Take care, it’s Floating Point Arithmetic

July 04, 2016

Originally published on my old blog in April 2013, this post made it to the front page of Hacker News. I received very insightful comments there, and updated the post to fix a mistake regarding the commutative property.

Yesterday night, I was just idling on IRC and happened to come by an interesting discussion that was taking place there. The original issue was that doing Taylor approximation used to give identity for very small numbers, which gradually turned out to be an enlightening discussion. Thanks to Boris Zbarsky for clearing my doubts on this topic.

This post is a note to self (and others as well) so that I can keep them in mind in future.

For example we want to calculate \(e^x - 1\). By the normal Taylor Series expansion of \(e^x\), we would get:

\[1 + \frac{x}{1!} + \frac{x^2}{2!} + \frac{x^3}{3!} + \frac{x^4}{4!} + ... = \sum_{n=0}^\infty \frac{x^n}{n!}\]

But if we want to add them in a computer as \(x + \frac{x^2}{2!} + \frac{x^3}{3!} + ...\) then you would probably get a correct answer. But if you were to do the same for a very small \(x\) you would probably end up getting \(x\), which is not correct.

The correct way out of the problem would be to use something like \(\frac{x^3}{3!} + \frac{x^2}{2!} + x\). The reason being for a very small \(x\) the correct answer is “basically \(x\)”. So for this we would need to use:

Next term error estimation to decide how many terms we would want
Add the terms from smallest to largest

This gives as some important insight into floating point arithmetic. For example we just want to add the following floats \(1\), and \(2^{25}\) instances of \(2^{-25}\). So what is \(1 + 2^{-25}\)?

You would say almost \(1\) (even I thought so). But to the computer that is exactly one. This where floating point arithmetic turns evil, because single precision floats only have 23 mantissa bits. So the rest of the thing is rounded off, and you get one.

But if you start off by adding with the smaller guys, they can actually accumulate and give the correct result. So if we add \(2^{-25}\), \(2^{25}\) times and then add \(1\), we would get \(2\), quite opposite to the previous result.
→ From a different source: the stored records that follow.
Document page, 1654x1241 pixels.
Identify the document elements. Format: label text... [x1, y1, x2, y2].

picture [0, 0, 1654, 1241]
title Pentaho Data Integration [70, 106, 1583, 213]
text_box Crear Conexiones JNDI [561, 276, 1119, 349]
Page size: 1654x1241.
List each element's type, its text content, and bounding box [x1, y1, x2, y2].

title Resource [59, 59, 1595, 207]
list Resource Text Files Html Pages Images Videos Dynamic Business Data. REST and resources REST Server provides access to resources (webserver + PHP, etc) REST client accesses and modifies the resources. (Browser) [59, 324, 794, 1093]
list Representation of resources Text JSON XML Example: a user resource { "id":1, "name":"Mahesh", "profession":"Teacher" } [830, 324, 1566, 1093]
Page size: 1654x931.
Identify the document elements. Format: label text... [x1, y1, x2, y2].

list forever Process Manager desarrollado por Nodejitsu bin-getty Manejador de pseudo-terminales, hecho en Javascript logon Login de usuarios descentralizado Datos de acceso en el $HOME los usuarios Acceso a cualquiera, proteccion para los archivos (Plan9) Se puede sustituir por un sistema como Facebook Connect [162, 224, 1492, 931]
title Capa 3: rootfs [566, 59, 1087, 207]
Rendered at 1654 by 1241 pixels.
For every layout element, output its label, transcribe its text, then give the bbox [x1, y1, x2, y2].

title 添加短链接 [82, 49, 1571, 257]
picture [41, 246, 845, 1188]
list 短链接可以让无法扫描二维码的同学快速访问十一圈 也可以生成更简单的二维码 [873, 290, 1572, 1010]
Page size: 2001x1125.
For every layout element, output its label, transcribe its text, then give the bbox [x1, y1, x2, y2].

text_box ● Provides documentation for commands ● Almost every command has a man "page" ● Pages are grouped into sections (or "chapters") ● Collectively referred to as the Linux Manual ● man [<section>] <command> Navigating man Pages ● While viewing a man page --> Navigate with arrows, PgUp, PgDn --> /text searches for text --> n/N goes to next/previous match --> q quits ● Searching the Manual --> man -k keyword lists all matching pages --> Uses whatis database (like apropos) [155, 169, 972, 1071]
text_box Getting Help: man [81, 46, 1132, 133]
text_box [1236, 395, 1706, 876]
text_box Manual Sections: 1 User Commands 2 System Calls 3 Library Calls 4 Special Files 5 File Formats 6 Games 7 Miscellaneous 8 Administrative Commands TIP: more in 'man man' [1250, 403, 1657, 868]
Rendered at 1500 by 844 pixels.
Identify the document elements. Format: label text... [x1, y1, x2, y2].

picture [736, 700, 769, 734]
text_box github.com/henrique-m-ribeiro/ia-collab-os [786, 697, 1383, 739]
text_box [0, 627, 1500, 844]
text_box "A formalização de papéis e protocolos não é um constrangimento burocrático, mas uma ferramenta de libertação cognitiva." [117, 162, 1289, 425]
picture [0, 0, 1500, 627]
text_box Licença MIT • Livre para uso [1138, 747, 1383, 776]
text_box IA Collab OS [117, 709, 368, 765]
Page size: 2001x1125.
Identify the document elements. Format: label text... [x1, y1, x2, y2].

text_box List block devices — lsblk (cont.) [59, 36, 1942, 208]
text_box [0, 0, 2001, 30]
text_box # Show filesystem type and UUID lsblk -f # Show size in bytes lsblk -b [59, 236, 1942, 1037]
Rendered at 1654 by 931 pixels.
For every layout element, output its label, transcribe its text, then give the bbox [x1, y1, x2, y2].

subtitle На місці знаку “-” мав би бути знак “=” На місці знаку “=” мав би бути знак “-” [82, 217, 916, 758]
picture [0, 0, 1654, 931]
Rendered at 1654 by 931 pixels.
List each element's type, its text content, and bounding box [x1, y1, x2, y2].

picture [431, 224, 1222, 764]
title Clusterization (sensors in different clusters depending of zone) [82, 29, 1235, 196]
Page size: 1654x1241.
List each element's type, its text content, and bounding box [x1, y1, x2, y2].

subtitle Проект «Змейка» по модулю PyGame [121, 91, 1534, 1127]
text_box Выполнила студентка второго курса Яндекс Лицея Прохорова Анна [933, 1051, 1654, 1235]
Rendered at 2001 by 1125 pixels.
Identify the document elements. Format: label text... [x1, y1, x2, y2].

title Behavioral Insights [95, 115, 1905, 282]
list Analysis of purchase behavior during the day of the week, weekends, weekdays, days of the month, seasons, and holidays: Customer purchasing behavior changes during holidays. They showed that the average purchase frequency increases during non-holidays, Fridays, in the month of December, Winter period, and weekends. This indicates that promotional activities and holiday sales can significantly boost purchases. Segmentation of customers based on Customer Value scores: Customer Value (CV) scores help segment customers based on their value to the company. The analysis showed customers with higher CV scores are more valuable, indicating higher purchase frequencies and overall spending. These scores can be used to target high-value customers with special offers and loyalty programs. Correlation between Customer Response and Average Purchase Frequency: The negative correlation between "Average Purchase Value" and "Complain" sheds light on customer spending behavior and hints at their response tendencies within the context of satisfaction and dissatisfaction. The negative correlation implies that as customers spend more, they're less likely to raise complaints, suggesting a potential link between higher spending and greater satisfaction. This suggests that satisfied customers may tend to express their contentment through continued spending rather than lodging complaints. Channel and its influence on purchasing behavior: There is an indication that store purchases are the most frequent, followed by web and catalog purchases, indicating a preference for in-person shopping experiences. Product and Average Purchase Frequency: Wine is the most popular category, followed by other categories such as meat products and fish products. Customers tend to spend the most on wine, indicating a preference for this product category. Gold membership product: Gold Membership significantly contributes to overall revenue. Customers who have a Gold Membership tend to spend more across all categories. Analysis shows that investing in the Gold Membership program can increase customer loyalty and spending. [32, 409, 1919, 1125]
Floating point arithmetic is not arithmetic we learnt in school. It’s not ~~commutative~~ nor associative nor distributive. It also implies that just because these properties are not satisfied, compilers cannot optimize floating point operations either. The same reason why you have -ffast-math to tell gcc just to do your floating point operations fast and not care about the correct answer at all.